Cassie heard the passengers shrieking, a small chorus in rows thirty-three and thirty-four, the section of coach that was four seats across sandwiched between two aisles, and for a second she feared that someone had a box cutter or a gun. The panic had what she always speculated was the “this-plane-is-going-down” terror to it. But then, almost as one, the call buttons chimed and she saw the red dots on the ceiling there light up like a bough on a Christmas tree, and the simple reasonableness of passengers pressing their call buttons calmed her. She put down the large plastic bag with the service items—airline-speak for trash—and raced seven rows forward from the rear galley and into the scrum. They were below ten thousand feet now and everyone was supposed to be buckled in as they approached JFK; she herself had only moments before she was supposed to be strapped in as well. Jackson was running up the aisle parallel to her, and the two of them got to row thirty-four at almost the same time. She wasn’t sure what to expect, but she was glad there were two of them and that one of them was male.

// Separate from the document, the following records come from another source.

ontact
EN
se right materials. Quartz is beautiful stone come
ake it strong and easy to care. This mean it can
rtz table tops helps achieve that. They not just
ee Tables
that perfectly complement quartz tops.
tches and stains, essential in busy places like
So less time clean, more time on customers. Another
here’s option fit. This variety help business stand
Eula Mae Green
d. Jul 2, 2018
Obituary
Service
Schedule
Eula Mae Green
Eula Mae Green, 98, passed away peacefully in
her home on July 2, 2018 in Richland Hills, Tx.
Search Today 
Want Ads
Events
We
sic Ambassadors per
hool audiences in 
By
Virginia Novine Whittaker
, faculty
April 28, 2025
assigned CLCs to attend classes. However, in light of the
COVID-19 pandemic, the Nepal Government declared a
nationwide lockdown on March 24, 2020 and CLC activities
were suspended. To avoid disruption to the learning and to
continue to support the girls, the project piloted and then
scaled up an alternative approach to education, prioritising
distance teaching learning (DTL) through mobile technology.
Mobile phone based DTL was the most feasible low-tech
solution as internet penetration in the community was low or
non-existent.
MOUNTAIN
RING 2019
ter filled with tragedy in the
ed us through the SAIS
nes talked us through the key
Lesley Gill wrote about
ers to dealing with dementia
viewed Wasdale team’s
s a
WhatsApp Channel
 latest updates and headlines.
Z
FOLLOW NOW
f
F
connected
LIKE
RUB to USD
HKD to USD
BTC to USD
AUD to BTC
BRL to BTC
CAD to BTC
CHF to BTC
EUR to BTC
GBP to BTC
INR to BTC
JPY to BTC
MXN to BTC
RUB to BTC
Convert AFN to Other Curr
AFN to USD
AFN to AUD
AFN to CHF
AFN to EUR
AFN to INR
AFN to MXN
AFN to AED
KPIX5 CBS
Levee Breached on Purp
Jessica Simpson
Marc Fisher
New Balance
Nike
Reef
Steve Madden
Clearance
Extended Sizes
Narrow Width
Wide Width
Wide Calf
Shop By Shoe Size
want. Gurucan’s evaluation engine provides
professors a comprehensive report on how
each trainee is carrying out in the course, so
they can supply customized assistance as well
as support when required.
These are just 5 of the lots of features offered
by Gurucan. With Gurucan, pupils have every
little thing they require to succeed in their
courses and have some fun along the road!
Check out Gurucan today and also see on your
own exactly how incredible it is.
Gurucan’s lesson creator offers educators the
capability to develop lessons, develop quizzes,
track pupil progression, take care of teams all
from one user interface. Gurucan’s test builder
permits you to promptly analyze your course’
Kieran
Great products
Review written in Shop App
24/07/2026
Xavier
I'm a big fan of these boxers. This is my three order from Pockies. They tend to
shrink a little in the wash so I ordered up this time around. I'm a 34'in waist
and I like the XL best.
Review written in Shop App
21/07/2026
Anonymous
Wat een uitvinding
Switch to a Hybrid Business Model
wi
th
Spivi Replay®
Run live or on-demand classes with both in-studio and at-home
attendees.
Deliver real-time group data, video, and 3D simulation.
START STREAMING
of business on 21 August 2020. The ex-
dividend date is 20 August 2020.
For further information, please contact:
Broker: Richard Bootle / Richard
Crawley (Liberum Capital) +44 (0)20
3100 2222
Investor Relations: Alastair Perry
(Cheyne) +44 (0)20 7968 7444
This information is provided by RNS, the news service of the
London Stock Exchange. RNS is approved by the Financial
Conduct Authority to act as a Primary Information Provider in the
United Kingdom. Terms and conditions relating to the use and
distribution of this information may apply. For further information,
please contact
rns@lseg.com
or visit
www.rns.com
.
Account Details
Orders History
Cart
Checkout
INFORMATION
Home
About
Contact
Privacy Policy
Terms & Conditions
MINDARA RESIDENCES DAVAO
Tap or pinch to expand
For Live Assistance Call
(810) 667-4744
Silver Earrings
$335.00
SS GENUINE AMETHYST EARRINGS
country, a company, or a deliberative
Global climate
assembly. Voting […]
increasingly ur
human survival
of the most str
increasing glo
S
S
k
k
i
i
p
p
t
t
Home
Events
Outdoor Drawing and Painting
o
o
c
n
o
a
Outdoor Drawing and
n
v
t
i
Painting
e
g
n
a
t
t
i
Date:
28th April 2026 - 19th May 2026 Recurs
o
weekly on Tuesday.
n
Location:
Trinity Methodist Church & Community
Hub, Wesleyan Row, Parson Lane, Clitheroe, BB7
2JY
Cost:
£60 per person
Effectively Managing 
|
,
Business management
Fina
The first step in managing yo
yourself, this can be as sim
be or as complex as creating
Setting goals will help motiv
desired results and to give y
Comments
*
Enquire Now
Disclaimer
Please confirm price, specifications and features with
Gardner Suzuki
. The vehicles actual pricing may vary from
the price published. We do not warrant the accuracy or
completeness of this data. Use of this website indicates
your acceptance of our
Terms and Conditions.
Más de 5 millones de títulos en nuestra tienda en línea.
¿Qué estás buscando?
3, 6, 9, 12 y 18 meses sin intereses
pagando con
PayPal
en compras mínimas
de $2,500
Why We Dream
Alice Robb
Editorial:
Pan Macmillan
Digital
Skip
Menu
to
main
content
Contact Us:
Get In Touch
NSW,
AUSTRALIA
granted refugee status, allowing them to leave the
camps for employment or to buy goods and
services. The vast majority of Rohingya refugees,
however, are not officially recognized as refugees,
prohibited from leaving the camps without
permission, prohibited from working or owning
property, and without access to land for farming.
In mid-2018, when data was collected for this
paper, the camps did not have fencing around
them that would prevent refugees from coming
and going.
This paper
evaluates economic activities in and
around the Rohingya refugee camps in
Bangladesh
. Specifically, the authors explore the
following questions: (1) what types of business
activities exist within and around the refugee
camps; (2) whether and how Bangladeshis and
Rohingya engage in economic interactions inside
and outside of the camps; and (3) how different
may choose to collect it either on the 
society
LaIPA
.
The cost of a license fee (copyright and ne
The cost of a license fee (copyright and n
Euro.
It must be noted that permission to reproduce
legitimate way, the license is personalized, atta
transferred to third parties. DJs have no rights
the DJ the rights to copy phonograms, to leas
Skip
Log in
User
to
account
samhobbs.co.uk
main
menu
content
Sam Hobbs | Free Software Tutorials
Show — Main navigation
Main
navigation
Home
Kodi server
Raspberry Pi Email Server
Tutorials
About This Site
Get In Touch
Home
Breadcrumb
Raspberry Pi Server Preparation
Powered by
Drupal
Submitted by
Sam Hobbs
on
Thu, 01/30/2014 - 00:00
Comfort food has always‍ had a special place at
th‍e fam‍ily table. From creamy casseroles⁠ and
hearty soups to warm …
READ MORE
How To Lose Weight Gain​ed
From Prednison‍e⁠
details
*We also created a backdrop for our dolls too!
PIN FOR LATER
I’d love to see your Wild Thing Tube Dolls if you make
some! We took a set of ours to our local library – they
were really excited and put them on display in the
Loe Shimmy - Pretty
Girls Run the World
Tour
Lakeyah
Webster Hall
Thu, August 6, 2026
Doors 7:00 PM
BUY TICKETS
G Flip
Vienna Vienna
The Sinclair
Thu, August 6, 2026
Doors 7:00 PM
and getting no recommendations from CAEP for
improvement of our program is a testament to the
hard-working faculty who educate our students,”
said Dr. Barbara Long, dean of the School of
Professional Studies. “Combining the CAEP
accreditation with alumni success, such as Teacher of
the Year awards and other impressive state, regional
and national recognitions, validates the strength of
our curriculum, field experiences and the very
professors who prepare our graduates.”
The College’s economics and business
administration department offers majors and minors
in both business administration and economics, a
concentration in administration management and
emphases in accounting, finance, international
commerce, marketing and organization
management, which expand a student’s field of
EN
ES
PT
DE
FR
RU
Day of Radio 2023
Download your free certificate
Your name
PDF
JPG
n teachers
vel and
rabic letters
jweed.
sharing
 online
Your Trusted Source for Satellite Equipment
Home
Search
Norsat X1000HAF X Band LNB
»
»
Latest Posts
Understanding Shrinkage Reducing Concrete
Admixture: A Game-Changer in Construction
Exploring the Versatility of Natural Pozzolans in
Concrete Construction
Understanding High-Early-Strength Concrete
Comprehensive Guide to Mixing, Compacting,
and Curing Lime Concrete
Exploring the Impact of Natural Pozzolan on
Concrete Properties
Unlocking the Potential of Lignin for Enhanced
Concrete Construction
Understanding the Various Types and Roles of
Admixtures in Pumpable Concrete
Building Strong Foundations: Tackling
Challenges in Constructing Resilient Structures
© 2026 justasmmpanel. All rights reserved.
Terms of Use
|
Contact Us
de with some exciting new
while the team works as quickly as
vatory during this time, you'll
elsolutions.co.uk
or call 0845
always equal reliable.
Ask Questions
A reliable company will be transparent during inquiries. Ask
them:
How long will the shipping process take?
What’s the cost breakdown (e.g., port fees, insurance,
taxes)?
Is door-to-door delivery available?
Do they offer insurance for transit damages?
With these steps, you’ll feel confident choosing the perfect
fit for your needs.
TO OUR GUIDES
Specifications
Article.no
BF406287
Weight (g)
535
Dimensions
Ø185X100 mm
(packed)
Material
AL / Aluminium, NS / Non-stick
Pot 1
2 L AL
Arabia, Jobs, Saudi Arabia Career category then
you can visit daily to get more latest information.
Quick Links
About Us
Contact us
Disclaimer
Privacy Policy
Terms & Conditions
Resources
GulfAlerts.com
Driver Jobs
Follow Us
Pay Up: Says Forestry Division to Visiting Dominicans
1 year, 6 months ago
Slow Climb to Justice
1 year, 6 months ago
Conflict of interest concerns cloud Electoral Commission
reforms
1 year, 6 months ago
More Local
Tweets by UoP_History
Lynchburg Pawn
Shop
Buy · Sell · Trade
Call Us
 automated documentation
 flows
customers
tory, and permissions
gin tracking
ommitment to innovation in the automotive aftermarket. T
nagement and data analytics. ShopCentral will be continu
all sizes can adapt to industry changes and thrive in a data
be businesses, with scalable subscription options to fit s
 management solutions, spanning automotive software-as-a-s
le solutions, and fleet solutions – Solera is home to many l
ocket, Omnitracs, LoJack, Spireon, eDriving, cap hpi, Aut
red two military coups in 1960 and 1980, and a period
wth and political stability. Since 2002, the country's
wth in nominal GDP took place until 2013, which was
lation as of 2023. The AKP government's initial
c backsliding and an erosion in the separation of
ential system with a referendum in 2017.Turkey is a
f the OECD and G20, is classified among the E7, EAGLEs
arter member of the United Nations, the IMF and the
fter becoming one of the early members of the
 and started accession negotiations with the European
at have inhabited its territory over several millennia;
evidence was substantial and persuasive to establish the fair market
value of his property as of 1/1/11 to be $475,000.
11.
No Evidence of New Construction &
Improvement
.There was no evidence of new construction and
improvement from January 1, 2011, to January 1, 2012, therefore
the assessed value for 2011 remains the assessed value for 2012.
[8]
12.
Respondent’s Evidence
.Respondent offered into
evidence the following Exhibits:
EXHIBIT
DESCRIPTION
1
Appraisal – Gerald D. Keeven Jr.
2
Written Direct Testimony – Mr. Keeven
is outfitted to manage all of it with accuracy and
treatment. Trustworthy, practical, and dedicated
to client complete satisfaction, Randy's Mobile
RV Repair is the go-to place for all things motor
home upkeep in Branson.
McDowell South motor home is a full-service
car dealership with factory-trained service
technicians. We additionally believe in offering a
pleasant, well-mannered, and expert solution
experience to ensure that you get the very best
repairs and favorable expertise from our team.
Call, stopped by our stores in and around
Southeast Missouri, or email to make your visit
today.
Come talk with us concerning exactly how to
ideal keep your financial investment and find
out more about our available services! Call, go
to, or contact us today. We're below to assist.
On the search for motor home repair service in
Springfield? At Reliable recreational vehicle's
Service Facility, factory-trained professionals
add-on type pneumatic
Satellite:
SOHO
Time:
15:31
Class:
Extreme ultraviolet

“No, stop it! Stop it!” was the one sentence among the screams that seemed to register most cogently in her mind. For a moment she thought, Stop what?, but then she saw and she knew. There in seat D, one of the two middle seats in the middle section, was a grandmother holding her grandson—or, to be precise, holding her grandson’s little penis, grasping it with two fingers as if it were a joint (a roach clip was actually what Cassie saw in her mind)—the child’s blue jeans and underpants down around his ankles, as he stood between the rows and urinated into the airsickness bag she was clutching with her other hand.